» **EXERCISE DESCRIPTION**
Write out exactly the lines of the entries below, from the first through the line containing "neck: (317, 223)", and nothing beyond them.

[EXERCISE DATA Boundary: Start]

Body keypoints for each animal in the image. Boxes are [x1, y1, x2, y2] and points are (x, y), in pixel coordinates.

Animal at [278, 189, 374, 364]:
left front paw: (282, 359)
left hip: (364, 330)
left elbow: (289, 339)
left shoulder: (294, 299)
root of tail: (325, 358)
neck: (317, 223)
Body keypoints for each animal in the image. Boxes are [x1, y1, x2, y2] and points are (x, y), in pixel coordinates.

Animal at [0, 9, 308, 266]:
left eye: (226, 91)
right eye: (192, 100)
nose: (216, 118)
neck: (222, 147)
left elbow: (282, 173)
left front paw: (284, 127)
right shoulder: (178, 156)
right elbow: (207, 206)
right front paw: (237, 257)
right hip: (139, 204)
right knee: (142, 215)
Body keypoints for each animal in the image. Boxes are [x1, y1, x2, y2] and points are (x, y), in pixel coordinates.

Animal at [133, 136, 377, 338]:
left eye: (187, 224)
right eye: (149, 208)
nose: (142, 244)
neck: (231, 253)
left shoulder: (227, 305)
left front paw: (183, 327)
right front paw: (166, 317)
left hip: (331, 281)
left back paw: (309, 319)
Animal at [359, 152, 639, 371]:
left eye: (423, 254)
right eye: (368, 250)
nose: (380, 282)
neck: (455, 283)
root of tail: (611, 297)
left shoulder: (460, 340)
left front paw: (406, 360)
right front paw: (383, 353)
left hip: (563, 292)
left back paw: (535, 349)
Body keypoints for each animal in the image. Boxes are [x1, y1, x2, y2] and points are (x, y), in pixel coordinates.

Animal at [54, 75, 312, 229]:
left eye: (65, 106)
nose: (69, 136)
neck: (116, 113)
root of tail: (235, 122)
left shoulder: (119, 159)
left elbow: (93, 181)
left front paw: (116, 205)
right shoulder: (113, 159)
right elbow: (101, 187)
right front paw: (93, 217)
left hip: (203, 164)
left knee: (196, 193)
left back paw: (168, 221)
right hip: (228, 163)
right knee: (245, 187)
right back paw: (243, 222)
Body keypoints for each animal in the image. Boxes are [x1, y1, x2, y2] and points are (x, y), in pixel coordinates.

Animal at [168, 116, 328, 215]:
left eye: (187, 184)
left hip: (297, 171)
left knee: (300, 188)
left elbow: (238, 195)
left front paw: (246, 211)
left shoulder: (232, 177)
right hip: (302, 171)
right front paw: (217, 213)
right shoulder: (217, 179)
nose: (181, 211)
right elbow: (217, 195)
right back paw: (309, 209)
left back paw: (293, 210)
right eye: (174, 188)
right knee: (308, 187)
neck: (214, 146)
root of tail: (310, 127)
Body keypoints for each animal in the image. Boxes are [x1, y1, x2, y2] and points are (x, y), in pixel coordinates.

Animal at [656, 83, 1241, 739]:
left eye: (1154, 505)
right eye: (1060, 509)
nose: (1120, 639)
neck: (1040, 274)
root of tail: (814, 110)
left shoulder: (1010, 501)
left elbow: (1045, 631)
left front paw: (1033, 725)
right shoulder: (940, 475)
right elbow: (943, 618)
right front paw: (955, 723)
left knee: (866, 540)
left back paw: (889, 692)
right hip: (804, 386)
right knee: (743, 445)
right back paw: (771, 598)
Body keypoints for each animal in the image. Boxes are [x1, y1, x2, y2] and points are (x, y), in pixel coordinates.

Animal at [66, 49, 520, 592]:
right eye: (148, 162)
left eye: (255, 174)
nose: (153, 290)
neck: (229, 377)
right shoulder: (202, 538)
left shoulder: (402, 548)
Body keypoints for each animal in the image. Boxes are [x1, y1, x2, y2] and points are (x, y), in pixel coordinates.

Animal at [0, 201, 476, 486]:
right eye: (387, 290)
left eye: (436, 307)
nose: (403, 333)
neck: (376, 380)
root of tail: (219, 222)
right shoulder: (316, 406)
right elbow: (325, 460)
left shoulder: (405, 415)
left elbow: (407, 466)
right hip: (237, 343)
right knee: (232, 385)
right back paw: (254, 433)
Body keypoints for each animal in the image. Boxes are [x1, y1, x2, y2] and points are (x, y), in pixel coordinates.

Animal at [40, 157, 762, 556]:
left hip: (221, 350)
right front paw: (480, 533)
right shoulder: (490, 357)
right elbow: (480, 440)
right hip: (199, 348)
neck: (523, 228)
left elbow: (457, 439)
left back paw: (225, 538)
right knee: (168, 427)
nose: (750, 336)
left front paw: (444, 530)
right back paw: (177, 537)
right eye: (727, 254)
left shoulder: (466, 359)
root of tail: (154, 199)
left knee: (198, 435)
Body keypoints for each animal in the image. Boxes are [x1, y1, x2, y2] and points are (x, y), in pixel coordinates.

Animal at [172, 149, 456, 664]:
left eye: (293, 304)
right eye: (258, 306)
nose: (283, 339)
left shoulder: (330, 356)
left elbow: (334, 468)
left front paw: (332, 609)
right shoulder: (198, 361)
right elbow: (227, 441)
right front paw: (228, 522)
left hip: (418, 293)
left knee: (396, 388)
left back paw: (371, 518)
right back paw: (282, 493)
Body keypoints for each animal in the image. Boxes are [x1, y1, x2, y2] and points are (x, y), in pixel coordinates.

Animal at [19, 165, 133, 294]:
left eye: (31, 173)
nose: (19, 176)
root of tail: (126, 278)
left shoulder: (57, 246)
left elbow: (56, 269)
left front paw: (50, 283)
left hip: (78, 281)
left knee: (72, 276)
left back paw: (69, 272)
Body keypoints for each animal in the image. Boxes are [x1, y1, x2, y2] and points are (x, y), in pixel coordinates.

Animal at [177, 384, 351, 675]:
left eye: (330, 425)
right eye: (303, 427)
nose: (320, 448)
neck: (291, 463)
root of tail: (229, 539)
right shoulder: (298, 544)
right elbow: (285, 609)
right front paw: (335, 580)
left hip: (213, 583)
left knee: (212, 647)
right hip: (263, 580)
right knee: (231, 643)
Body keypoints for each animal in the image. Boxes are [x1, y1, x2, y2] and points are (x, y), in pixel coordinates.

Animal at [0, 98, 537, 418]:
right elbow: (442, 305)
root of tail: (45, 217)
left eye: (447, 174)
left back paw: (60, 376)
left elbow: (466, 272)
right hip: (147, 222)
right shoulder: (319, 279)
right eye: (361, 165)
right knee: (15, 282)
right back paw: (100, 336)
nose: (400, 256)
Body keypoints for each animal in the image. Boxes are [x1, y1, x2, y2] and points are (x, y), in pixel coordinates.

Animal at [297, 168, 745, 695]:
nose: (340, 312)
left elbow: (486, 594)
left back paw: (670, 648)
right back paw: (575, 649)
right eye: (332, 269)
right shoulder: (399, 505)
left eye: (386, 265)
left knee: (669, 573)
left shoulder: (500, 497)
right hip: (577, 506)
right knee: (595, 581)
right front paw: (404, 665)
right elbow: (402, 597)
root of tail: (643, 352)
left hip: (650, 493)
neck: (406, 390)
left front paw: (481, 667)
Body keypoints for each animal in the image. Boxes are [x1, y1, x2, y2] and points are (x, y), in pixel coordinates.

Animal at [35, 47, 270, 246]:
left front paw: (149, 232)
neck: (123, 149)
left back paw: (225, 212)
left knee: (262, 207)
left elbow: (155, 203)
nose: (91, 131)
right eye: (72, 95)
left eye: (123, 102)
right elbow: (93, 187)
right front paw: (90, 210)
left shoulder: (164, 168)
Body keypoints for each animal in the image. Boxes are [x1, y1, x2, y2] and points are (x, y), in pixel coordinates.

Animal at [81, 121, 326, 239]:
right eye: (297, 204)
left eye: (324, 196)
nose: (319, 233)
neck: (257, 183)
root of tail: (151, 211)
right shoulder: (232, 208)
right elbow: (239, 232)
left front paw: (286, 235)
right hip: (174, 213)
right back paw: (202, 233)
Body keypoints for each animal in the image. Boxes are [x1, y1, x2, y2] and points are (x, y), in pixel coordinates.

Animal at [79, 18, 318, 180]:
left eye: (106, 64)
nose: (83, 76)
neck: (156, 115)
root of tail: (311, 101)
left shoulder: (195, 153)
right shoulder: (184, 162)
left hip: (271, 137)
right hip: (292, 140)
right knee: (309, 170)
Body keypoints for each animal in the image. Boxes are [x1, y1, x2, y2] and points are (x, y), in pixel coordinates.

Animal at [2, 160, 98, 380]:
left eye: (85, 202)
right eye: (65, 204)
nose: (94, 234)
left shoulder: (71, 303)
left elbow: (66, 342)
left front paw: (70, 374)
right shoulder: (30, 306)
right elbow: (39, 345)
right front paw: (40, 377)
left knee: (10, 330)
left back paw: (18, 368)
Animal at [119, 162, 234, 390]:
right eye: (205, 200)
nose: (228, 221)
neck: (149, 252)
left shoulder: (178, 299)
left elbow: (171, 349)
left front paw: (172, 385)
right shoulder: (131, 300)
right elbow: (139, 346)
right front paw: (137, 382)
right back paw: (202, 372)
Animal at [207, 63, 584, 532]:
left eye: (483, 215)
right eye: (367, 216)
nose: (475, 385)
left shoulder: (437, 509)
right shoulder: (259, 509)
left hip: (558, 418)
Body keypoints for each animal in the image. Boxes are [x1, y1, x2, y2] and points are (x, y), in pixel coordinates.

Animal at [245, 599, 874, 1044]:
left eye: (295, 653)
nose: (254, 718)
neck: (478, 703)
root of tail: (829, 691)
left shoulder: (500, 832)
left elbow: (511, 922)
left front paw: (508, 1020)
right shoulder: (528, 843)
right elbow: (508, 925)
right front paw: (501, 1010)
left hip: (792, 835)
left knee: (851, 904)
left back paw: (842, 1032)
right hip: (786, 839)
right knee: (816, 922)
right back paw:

[EXERCISE DATA Boundary: End]

» **SOLVED EXERCISE**
Body keypoints for each animal in the image. Boxes are [x1, y1, x2, y2] and points are (x, y), in pixel coordinates.

Animal at [278, 189, 374, 364]:
left front paw: (282, 359)
left hip: (364, 330)
left elbow: (289, 339)
left shoulder: (294, 299)
root of tail: (325, 358)
neck: (317, 223)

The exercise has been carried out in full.